While the Ministry of Agriculture says the decision to de-regulate in 1992 was based on the fact that dipping had not eradicated scab and was unlikely to do so, the farmers tell a different story. They maintain that compulsory dipping was stopped because the alarming side-effects were coming to light, hence the Health and Safety Executive's recent introduction of stringent conditions for those who still want to use OPs. Since April this year, no one has been able to buy OP dips unless they have obtained a certificate of competence. To get that certificate, farmers have to sit a one-and-a-half hour test paper under exam conditions, complete a form outlining their dipping plans, and show they know how to select the right treatment and how to store and dispose of the chemicals.

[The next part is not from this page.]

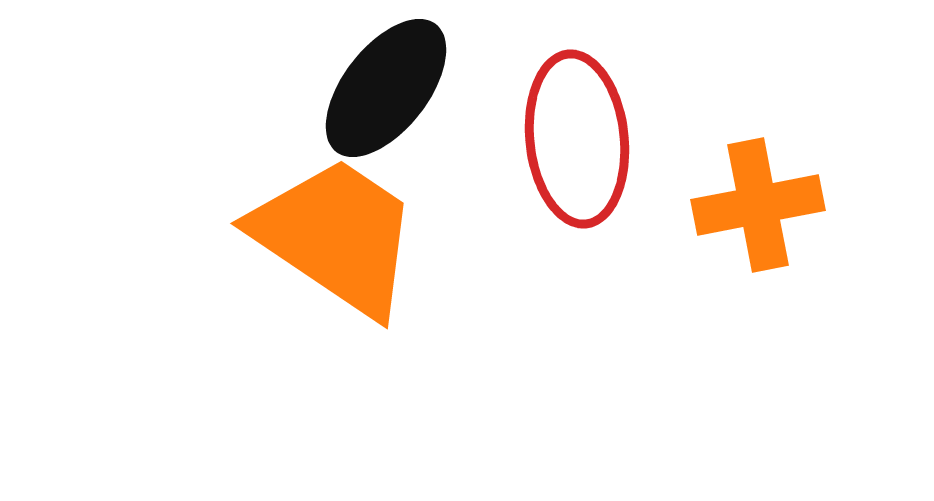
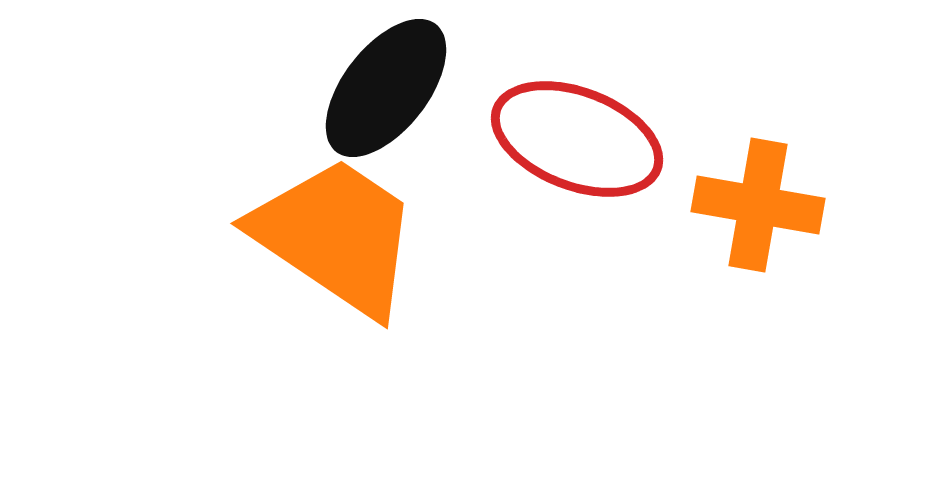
red ellipse: rotated 63 degrees counterclockwise
orange cross: rotated 21 degrees clockwise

Many farmers also believe the action has come too late. They are angered by the HSE's latest information pamphlet and its belated admission of the dangers of OPs. The pamphlet urges farmers to use protective clothing, train staff and report all incidents and illnesses. "Make sure you monitor your employees and your own health to ensure that adverse affects are detected promptly before anyone becomes seriously ill."

It adds that serious poisoning can result in extreme difficulty in breathing and convulsions without medical treatment, something farmers now know only too well. The requirements to wear gloves, face-masks and protective clothing are unsuitable for the job, say farmers. Exasperated, they point out that thick plastic gloves are not practical for dealing with sheep when they are slippery and wet or recently shorn.

"The Government has tried to blame farmers for not following instructions," says Aberdeen farmer Ian Alcock, 60, who is winding down activities on his 500-acre holding because he has ME, which he blames on nearly two decades of dipping. "That is absolute nonsense. I have a label from 1991 which does not even mention wearing gloves, for example. I think there have been deliberate attempts to mislead."

OPs not only cause horrifying physical damage, they wreak emotional trauma on entire families. Burdened by loneliness and red tape, farmers commit suicide at a rate of more than two a week and, according to the Ministry of Agriculture, there have been at lease 1,253 farm suicides since 1979. It is believed that exposure to pesticides and other chemicals is a further cause of depression which may in turn lead to suicide.

The problems on Teresa Layton's Llwyngwilliam Farm in mid Wales began in 1989 when her husband, David, 47, who had been dipping since 1976, returned from one dipping complaining of severe back pains. He soon developed numbness in one leg and had problems with balance. Three years later, he was diagnosed as having MS. Her three sons, then aged between 12 and 17, used to handle the sheep after dipping when the fleeces were still contaminated. They have all since suffered dizziness, ME, weight loss, memory lapses, loss of co-ordination and headaches.

"I have no doubt at all that dipping caused the ill health in my family," says Mrs Layton, "and I am very angry about it. Farming should be a healthy occupation. It is strange to be in a situation where a component of regulations imposed to improve stock has caused such problems. What has happened has devastated my family."

Lady Mar, one of the many farmers attending tomorrow's conference, says that all farmers now want is a diagnosis of what is wrong with them and suitable treatment. "We have to work to that, but we also have to remember and think very hard about the legacy we are leaving our children and grandchildren as a result of using these chemicals for so long."